A more meaningful indicator of the American's ability to continue the spending rate that has shored up the US and world economies, is the job market. Despite headlined lay-offs, the unemployment rate fell to a mere 4.3 percent last month, as new job creation soared.
This strong job market has produced some often overlooked results. Overall, personal incomes – after accounting for inflation and taxes – rose three percent last year. The 40 percent of earners who count on interest income or welfare checks didn't do that well, as interest rates dropped and state governments screwed down on welfare standards. But the 60 percent who count on paychecks saw their real wages shoot up by 6 percent. "Historically," says Business Week, "such rapid wage-and-salary growth has occurred only in the early stages of a recovery."
A final worry of those who think that American consumers can't continue to be the locomotive that pulls the economy at a good speed is Americans' mounting debt burden. But figures about what consumers owe must be treated with as much care as figures purporting to show that they aren't saving for a rainy day.
For one thing, a person whose portfolio and house have increased sharply in value, should not be considered poorer if he owes a bit more on his credit card. For another, falling interest rates mean that consumers can easily carry more debt without digging any deeper into his pocket.
Finally, figures on credit card debt are less and less a measure of consumers' inability to pay cash and more and more an indication of their desire to obtain the extras – most notably, free air miles – that come from using credit cards. Cash-rich Americans now use credit cards to pay for groceries, once a strictly for-cash purchase, and even for automobiles, to the extent that dealers will allow them to.

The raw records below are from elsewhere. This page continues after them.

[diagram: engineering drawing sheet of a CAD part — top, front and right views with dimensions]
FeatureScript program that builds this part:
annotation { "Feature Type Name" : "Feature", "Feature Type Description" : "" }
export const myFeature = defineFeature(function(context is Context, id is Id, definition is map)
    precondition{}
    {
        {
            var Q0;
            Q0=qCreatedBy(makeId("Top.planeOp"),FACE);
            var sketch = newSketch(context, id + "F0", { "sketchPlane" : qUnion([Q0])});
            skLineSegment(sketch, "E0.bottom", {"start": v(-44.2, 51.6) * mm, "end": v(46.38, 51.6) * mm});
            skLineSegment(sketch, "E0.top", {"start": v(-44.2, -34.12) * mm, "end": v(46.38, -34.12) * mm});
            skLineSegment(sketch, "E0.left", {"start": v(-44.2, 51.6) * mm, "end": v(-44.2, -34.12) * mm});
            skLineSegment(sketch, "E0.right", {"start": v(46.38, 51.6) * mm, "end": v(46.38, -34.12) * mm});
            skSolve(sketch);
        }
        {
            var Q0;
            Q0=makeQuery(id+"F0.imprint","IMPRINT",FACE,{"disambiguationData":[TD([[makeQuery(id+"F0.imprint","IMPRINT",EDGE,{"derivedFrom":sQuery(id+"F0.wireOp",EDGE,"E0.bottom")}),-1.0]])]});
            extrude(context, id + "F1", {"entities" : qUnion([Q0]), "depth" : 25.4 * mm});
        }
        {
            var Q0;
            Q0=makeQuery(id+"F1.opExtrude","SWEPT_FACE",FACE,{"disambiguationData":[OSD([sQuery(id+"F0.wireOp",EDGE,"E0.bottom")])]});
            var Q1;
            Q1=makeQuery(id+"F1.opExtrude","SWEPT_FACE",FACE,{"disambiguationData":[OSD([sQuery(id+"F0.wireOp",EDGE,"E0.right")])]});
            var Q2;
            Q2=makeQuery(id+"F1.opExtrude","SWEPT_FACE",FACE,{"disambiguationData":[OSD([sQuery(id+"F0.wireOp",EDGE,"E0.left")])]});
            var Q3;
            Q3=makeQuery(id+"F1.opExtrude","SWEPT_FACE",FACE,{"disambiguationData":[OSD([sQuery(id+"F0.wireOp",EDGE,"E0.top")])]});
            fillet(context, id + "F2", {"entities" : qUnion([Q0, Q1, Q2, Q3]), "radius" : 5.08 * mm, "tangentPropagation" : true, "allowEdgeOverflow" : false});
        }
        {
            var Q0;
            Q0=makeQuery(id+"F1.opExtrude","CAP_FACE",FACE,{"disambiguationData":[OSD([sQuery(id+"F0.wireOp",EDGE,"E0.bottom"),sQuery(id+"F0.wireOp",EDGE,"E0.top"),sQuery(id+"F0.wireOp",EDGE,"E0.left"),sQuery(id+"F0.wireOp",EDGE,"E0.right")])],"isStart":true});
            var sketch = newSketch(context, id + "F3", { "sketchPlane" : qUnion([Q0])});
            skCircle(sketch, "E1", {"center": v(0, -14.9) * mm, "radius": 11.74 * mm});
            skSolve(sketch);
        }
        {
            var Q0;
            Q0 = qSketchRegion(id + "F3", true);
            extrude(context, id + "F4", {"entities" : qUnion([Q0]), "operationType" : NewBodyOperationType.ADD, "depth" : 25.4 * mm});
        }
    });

So don't write off American consumers just yet. Their persistent purchasing has not only kept the boom going, but has left retailers with a need to restock inventories in the next few months. It will take a bigger and more durable drop in share prices than any we saw in 1998, or those ever-possible "events, dear boy, events," that Harold Macmillan so feared, to turn 1999 into the year in which the cheering stopped.
Irwin Stelzer is a Senior Fellow and Director of Economic Policy Studies for the Hudson Institute. He is also the U.S. economist and political columnist for The Sunday Times (London) and The Courier Mail (Australia), a columnist for The New York Post, and an honorary fellow of the Centre for Socio-Legal Studies for Wolfson College at Oxford University. He is the founder and former president of National Economic Research Associates and a consultant to several U.S. and United Kingdom industries on a variety of commercial and policy issues. He has a doctorate in economics from Cornell University and has taught at institutions such as Cornell, the University of Connecticut, New York University, and Nuffield College, Oxford.